As many of you know, we found out in March that Chase was tasked to deploy to Afghanistan starting this month. With so many months to prepare we really weighed out our options and felt at peace with the decision to take Chase's sister up on her offer to have me and the girls move in with her family here in Kansas City. The decision to move really became a leap of faith when we found out, a week before our movers were set to arrive, that Chase's deployment was possibly being turned off. As you may be aware, we are trying to pull out of Afghanistan by the end of the year, but as with everything in the military, we have always felt, "We'll believe it when we see it." Well, the wheels really are in motion and deployments are being canceled. You can imagine the panic that I began to feel wondering if we should really pack up and leave. After seeking the Lord through prayer, we still felt encouraged to press forward with the deployment. We packed up our house and put it all into storage, then made the drive from DC to Kansas City, KS at the beginning of September. After helping us settle in, Chase flew back to DC to finish his out processing. Well, the day before he was set to leave for combat training, he received official word that his deployment was canceled (this was three weeks ago now). Usually anyone would be pleased to not deploy, but given the fact that we are in two different locations right now and without a house in DC, we experienced feelings of frustration/confusion when given the news. We had oddly felt that this deployment was an answer to prayers (we had been praying that we could eliminate our law school debt by next year, and with the deployment that would be a possibility), and then felt prompted again to continue moving forward when we found out that the deployment could be canceled. Plus, we had mentally prepared for this deployment and it really had come at a good time--I could go live with family since the girls are young and they won't really be affected by it. Because if he doesn't deploy now, he will deploy eventually, so I say the sooner the better, right?
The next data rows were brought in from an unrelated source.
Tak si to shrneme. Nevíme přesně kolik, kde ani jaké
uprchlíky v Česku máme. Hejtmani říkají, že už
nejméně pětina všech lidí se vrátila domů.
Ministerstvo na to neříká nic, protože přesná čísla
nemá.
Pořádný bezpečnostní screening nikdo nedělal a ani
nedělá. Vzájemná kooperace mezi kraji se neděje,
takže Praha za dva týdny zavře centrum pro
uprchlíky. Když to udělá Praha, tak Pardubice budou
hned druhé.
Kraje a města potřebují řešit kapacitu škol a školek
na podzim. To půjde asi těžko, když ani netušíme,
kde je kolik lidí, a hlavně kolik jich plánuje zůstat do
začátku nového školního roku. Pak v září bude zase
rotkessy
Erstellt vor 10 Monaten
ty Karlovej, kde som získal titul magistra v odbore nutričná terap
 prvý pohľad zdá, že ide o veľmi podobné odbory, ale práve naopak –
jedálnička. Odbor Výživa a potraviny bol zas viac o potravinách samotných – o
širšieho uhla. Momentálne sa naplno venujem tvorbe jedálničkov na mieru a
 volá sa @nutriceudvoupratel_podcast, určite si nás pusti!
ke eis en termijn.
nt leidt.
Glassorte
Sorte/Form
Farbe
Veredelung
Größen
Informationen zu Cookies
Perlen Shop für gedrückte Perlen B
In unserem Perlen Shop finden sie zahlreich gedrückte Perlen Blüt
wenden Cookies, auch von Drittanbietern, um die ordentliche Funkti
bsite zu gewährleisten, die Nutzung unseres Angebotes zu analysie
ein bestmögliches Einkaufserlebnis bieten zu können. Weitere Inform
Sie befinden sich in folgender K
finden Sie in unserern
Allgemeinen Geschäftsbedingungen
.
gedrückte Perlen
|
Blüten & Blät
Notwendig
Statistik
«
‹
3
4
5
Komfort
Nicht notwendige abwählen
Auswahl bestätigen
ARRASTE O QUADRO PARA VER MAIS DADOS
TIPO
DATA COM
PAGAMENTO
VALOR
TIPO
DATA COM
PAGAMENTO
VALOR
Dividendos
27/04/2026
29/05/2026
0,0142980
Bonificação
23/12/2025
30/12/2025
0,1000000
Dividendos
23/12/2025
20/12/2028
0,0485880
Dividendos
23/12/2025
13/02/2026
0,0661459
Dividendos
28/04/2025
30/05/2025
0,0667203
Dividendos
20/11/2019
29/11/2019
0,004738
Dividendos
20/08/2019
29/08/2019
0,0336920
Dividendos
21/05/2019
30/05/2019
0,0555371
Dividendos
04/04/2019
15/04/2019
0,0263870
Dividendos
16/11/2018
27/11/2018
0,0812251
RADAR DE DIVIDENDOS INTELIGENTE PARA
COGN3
So what are our plans now? Well the tricky thing is that Chase enters what is called a "bucket" every year and a half that lasts for 6 months. When a JAG is in their bucket they can be tasked to deploy, no questions asked. So Chase's bucket just started yesterday. So we aren't packing up our things here in KC yet because there is still a very real chance he will deploy. In fact he is #1 on the list to take the spot of any deployment slot that becomes available. So we are just continuing to trust in the Lord as we really take steps into the dark. I feel at peace right now with things. I have to laugh at the Lord and His infinite wisdom in the timing of things, because I was asked a few months ago when they knew I was moving here to speak at the Stake RS Women's Conference on "Recognizing the Lord's Hand in Your Life." I found out about Chase's deployment just 2 hours before I was to speak. So I approached the evening asking Heavenly Father to help me receive inspiration for my own situation as I spoke, and I walked away feeling peace. We just need to trust and take things a day at a time and we will gain understanding. For now, I feel I am suppose to be here in Kansas City. Luckily some dear friends of ours have opened their home to Chase so he isn't too lonely out in DC and is still having home cooked meals :). He flew out to see us last weekend and will hopefully come visit again sometime this month.
So our story is "to be continued..." I will definitely try to keep people informed. Thank you again for the kind words and prayers on our behalf. We know the Lord has something in store for our family.